**Exercise objective:**
Below are the entries; transcribe them exactly and drop every picture.
***** Working data *****
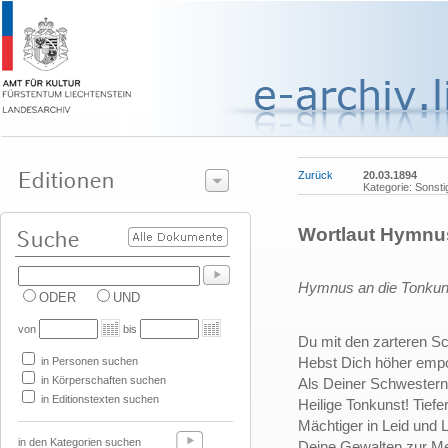
Zurück
20.03.1894
Kategorie: Sonsti
Wortlaut Hymnu
Hymnus an die Tonkun
ODER
UND
von
bis
Du mit den zarteren S
Hebst Dich höher emp
in Personen suchen
in Körperschaften suchen
Als Deiner Schwester
in Editionstexten suchen
Heilige Tonkunst! Tiefe
Mächtiger in Leid und 
in den Kategorien suchen
Deine Gewalten zur M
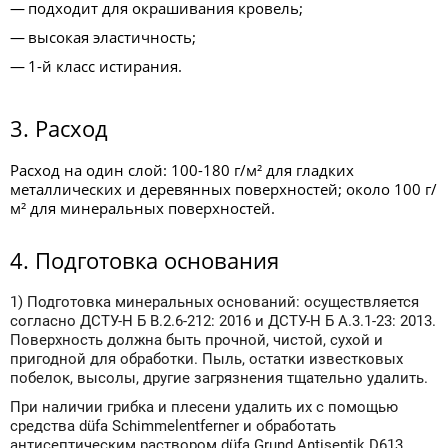
подходит для окрашивания кровель;
высокая эластичность;
1-й класс истирания.
3. Расход
Расход на один слой: 100-180 г/м² для гладких
металлических и деревянных поверхностей; около 100 г/
м² для минеральных поверхностей.
4. Подготовка основания
1) Подготовка минеральных оснований: осуществляется
согласно ДСТУ-Н Б В.2.6-212: 2016 и ДСТУ-Н Б А.3.1-23: 2013.
Поверхность должна быть прочной, чистой, сухой и
пригодной для обработки. Пыль, остатки известковых
побелок, высолы, другие загрязнения тщательно удалить.
При наличии грибка и плесени удалить их с помощью
средства düfa Schimmelentferner и обработать
антисептическим раствором düfa Grund Antiseptik D613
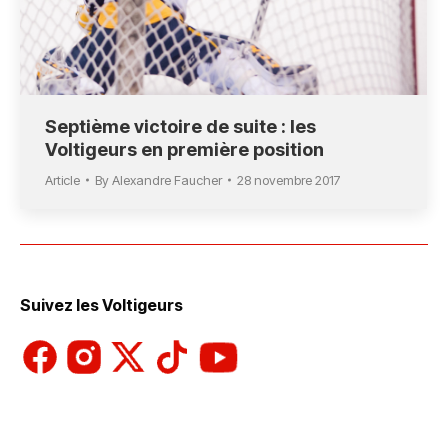
Septième victoire de suite : les
Voltigeurs en première position
Article
By
Alexandre Faucher
28 novembre 2017
Suivez les Voltigeurs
*****
**Finished exercise:**
Zurück
20.03.1894
Kategorie: Sonsti
Wortlaut Hymnu
Hymnus an die Tonkun
ODER
UND
von
bis
Du mit den zarteren S
Hebst Dich höher emp
in Personen suchen
in Körperschaften suchen
Als Deiner Schwester
in Editionstexten suchen
Heilige Tonkunst! Tiefe
Mächtiger in Leid und 
in den Kategorien suchen
Deine Gewalten zur M
подходит для окрашивания кровель;
высокая эластичность;
1-й класс истирания.
3. Расход
Расход на один слой: 100-180 г/м² для гладких
металлических и деревянных поверхностей; около 100 г/
м² для минеральных поверхностей.
4. Подготовка основания
1) Подготовка минеральных оснований: осуществляется
согласно ДСТУ-Н Б В.2.6-212: 2016 и ДСТУ-Н Б А.3.1-23: 2013.
Поверхность должна быть прочной, чистой, сухой и
пригодной для обработки. Пыль, остатки известковых
побелок, высолы, другие загрязнения тщательно удалить.
При наличии грибка и плесени удалить их с помощью
средства düfa Schimmelentferner и обработать
антисептическим раствором düfa Grund Antiseptik D613
Septième victoire de suite : les
Voltigeurs en première position
Article
By
Alexandre Faucher
28 novembre 2017
Suivez les Voltigeurs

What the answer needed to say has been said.